Exercise prompt — Transcribe the stretch of the text on legal professional regulation from "The Legal Services" through "be too high.", word for word.

Text provided —
+++++

It seems striking that just as the SRA announced the adoption of its Competence Statement as the new measure for the standard of service (and ability) required of solicitors, MPs were warning of the dangers of litigants "relying inappropriately on people without legal qualifications".
In the wise words of my colleague and friend, @iaingmiller, all professional regulation can in essence be reduced to three things: a badge, a brevet and a boundary (I confess he may have used the word "authorisation" instead of "brevet", but I have never been one to resist the lure of pointless alliteration).
So traditionally there is a professional title (e.g. barrister) which requires some process of education or recognition to obtain (and describes to some extent the professional remit); a regular authorisation process (e.g. the practising certificate), without which the badge-holder cannot exercise their professional privileges; and a definition of the professional perimeter which may require enforcement (either by protection of the title, or restriction of the functions that can be performed without that title, e.g. advocacy in the higher courts on behalf of others).
Which brings me to my point. We seem to be entering an era of profound uncertainty about what the badge means, whether the brevet is worth the cost and where the boundary begins or ends.
The Legal Services Act 2007 was intended to liberalise the legal market and increase access to legal services by promoting competition amongst the suitably qualified and regulated. However, there are currently few signs that this has yet occurred: it would seem in fact that a significant amount of those seeking legal advice choose to pay someone unqualified to provide it, almost certainly because the cost of obtaining "proper" legal advice is perceived to be too high.
Are entry costs. i.e. the price of the badge and the brevet, part of this? If so, is the SRA's adoption of a competence framework that, as the regulator puts it, is not "tied explicitly to graduateness" a tacit acceptance that in order to achieve the LSA's regulatory objectives and lower those entry costs, a less rigorous standard of academic achievement will be accepted?

+++++

Given data —
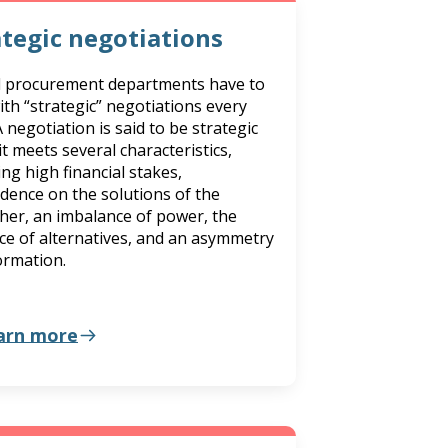
ategic negotiations
d procurement departments have to
ith “strategic” negotiations every
A negotiation is said to be strategic
t meets several characteristics,
ing high financial stakes,
dence on the solutions of the
her, an imbalance of power, the
ce of alternatives, and an asymmetry
ormation.
arn more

+++++

Output below —
The Legal Services Act 2007 was intended to liberalise the legal market and increase access to legal services by promoting competition amongst the suitably qualified and regulated. However, there are currently few signs that this has yet occurred: it would seem in fact that a significant amount of those seeking legal advice choose to pay someone unqualified to provide it, almost certainly because the cost of obtaining "proper" legal advice is perceived to be too high.